Further exploring the Python code snippet posted by Guillaume Blaquiere...

I believe the code will throw an Exception instead of going to the else: branch if we supply an individual user account. Here's the demo setup:

$ python -V
Python 3.8.10


$ pip list | grep google
google-auth    2.14.0


$ gcloud config get-value account
...
[email protected]  <==== My individual (personal) email address


$ env | grep GOOGLE_APPLICATION_CREDENTIALS
    <==== Nothing, meaning this env var isn't set.


  ## I don't have the following file which means
  ## that I did NOT do `gcloud auth application-default login`
$ ls -l ~/.config/gcloud/application_default_credentials.json
ls: /Users/vyin/.config/gcloud/application_default_credentials.json: No such file or directory


$ cat test.py
import google.auth

credentials, project_id = google.auth.default()

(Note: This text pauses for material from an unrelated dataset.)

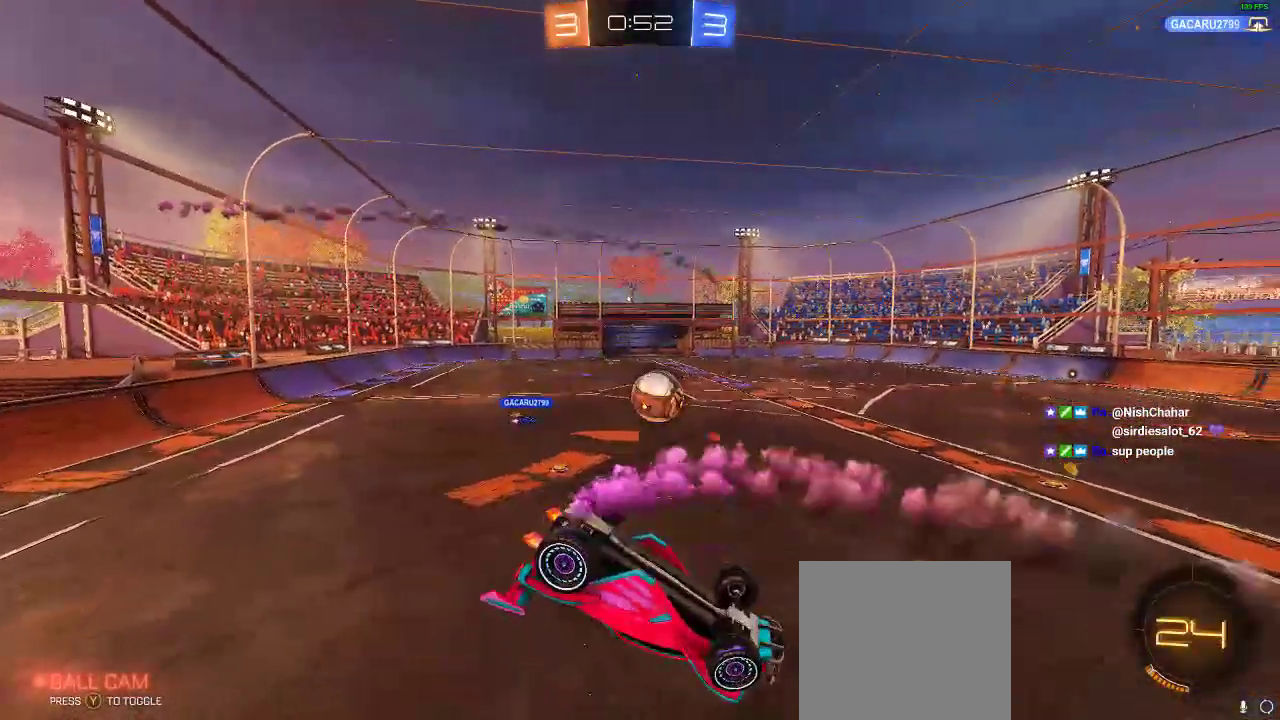
{"buttons": ["R1", "R2"], "left_stick": "down-right", "right_stick": "center", "events": [[50, "L2", "up"], [133, "R1", "down"], [283, "L1", "up"]]}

if hasattr(credentials, "service_account_email"):
    print(credentials.service_account_email)
else:
    print("WARNING: no service account credential. User account credential?")

Now test it:

  ## Throws an Exception as I believe it should.
$ python test.py

Traceback (most recent call last):
  File "test.py", line 3, in <module>
    credentials, project_id = google.auth.default()
  File "/....../.venv/lib/python3.8/site-packages/google/auth/_default.py", line 643, in default
    raise exceptions.DefaultCredentialsError(_HELP_MESSAGE)
google.auth.exceptions.DefaultCredentialsError: 
Could not automatically determine credentials. 
Please set GOOGLE_APPLICATION_CREDENTIALS or explicitly create credentials and re-run the application. 
For more information, please see https://cloud.google.com/docs/authentication/getting-started


  ## Now create an ADC:
$ gcloud auth application-default login


  ## The above command created this file:
$ ls -l ~/.config/gcloud/application_default_credentials.json
-rw-------  ... Apr 12 17:48 /Users/vyin/.config/gcloud/application_default_credentials.json


  ## The Python code now enters the `else:` branch.

$ python test.py
WARNING: no service account credential. User account credential?

Conclusion:

1. The else: branch isn't for user account at all -- a user account results in an exception.
2. The else: branch is for the Application Default Credential (ADC).